■ **Work required**
Copy the lines in the items below word for word, from the line with "Ještě před koncem" up to and including the line with "technický průkaz nebo".

[Dataset entries]
● ● ● ● ●

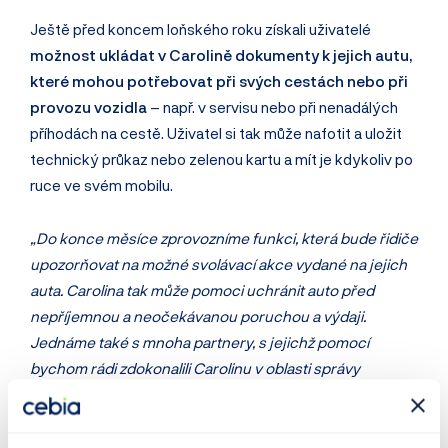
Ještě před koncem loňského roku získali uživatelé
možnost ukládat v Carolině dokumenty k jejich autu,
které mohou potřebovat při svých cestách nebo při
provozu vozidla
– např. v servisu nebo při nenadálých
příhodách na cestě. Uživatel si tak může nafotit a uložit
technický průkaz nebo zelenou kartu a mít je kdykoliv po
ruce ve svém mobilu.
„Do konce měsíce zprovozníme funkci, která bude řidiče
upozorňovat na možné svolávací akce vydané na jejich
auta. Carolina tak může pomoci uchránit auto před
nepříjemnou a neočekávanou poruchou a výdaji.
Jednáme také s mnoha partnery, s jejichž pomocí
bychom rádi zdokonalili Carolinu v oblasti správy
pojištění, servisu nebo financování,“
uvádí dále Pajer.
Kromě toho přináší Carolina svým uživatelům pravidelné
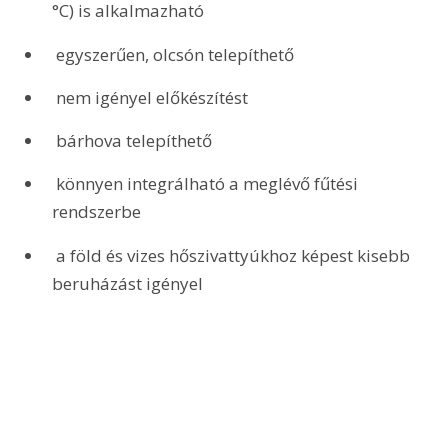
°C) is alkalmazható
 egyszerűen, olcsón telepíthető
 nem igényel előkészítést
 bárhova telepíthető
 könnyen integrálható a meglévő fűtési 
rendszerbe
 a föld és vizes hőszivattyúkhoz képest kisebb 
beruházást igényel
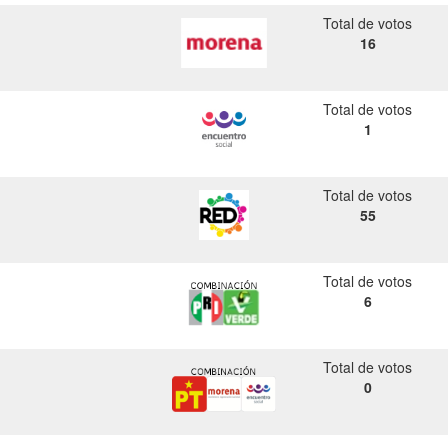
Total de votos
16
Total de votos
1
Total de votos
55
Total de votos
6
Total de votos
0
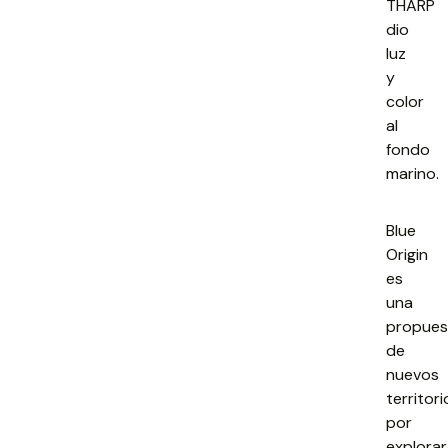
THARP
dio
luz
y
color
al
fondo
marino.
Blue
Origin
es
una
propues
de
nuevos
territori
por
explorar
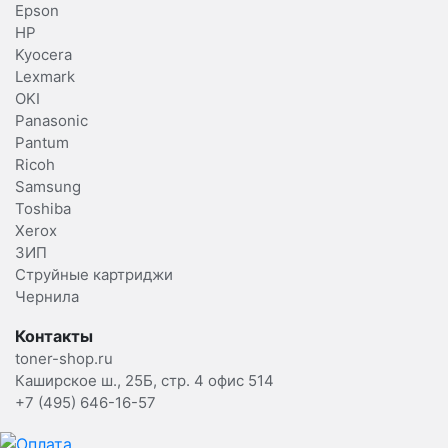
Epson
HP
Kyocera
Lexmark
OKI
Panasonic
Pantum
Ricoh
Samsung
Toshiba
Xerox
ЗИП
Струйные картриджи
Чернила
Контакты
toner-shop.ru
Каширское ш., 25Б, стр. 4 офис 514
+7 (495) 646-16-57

● ● ● ● ●

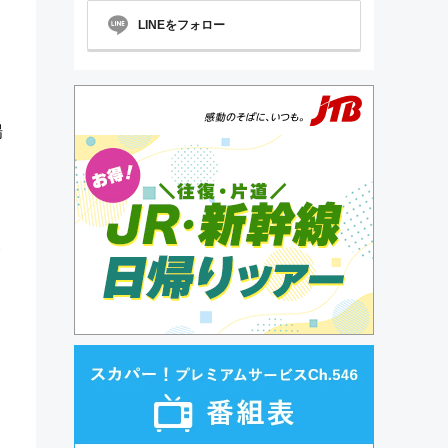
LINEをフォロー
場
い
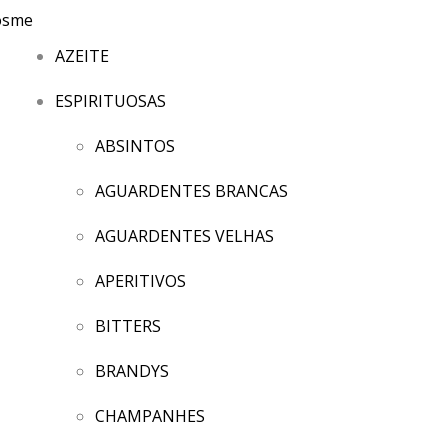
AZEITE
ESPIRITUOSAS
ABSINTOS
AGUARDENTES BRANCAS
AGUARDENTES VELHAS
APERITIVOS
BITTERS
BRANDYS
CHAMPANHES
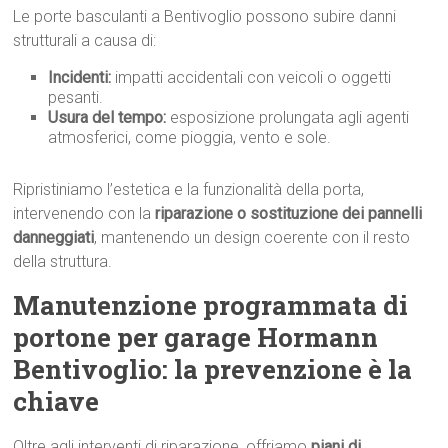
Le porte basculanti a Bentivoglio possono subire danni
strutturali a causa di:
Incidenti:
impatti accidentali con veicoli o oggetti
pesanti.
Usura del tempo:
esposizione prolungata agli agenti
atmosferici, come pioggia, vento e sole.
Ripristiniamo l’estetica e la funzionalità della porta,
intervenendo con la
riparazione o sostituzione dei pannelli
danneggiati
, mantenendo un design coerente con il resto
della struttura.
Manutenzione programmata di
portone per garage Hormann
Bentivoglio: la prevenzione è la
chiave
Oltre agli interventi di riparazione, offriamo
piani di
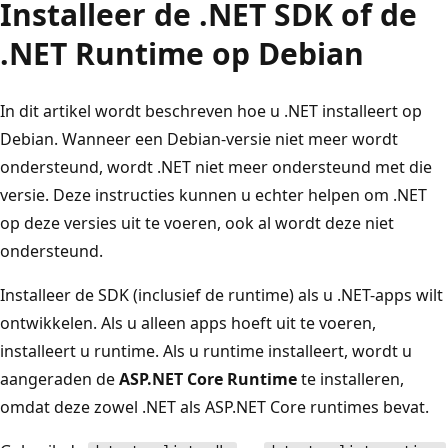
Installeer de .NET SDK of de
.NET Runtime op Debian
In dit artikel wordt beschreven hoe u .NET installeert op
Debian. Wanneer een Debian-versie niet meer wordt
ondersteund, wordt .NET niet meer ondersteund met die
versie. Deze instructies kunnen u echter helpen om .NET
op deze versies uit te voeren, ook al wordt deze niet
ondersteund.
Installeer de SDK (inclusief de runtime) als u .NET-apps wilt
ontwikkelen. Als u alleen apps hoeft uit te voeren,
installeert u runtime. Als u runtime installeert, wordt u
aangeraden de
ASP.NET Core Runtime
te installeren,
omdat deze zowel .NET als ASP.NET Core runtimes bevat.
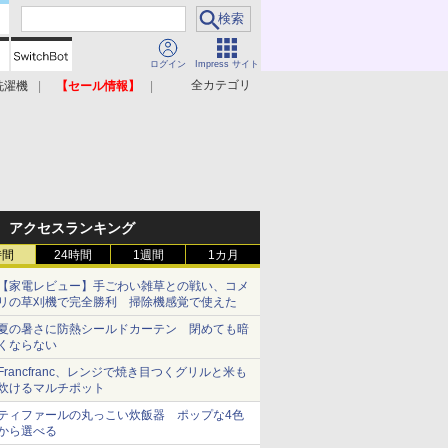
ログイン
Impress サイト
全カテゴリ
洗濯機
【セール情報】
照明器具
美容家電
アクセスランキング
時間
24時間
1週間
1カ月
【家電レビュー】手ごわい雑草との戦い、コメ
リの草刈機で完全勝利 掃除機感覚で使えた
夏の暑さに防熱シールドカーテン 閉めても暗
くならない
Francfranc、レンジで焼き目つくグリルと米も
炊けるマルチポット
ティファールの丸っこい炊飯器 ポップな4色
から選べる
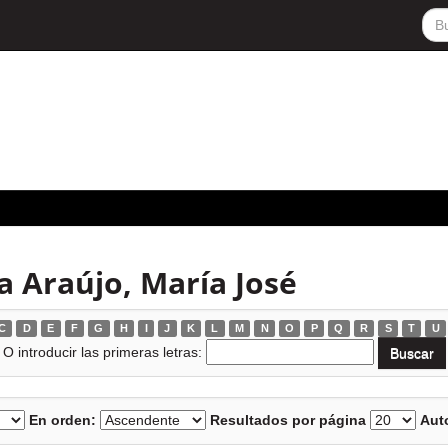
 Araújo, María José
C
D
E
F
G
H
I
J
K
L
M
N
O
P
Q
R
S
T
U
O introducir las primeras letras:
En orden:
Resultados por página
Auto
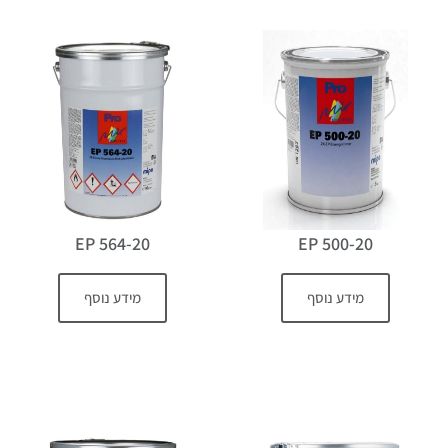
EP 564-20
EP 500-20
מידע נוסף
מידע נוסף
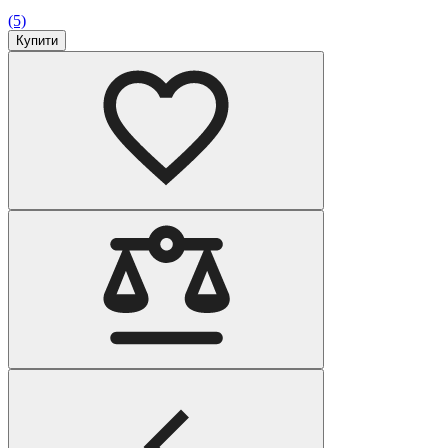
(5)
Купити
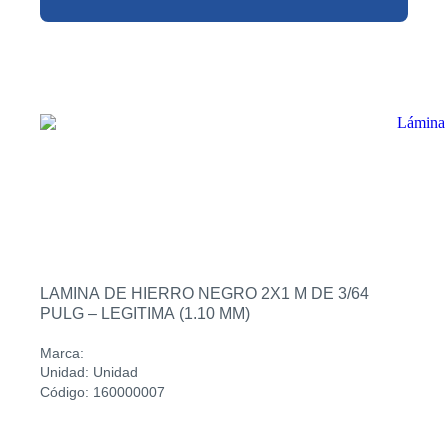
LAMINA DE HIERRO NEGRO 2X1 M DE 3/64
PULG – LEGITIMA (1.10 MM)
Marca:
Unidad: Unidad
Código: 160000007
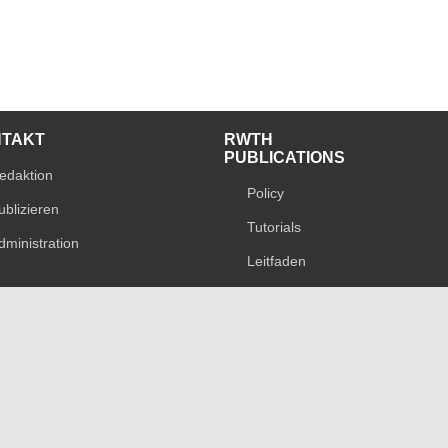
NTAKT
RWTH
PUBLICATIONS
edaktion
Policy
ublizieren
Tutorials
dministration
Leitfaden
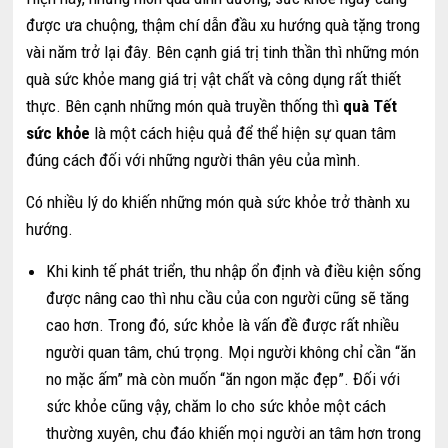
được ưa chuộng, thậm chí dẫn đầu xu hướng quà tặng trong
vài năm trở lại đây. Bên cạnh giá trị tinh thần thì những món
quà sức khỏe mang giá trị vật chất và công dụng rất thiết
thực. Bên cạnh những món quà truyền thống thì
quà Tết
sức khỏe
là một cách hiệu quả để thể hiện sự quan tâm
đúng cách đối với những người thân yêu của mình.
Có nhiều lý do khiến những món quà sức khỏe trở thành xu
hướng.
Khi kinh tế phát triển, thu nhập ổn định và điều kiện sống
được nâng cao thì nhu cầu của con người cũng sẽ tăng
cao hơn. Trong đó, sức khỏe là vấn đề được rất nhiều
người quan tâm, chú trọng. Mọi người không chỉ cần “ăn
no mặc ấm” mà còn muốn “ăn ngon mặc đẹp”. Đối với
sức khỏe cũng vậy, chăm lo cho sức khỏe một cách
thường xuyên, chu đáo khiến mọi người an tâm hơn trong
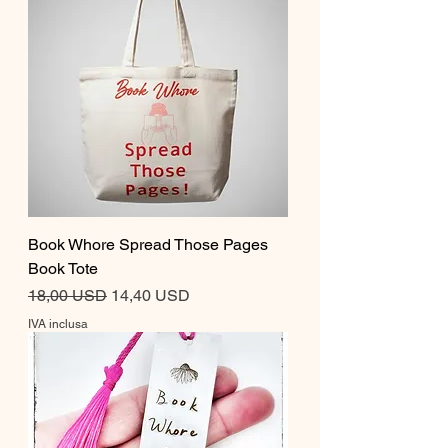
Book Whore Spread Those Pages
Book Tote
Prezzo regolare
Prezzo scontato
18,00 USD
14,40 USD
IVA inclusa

● ● ● ● ●

■ **Output of the exercise**
Ještě před koncem loňského roku získali uživatelé
možnost ukládat v Carolině dokumenty k jejich autu,
které mohou potřebovat při svých cestách nebo při
provozu vozidla
– např. v servisu nebo při nenadálých
příhodách na cestě. Uživatel si tak může nafotit a uložit
technický průkaz nebo zelenou kartu a mít je kdykoliv po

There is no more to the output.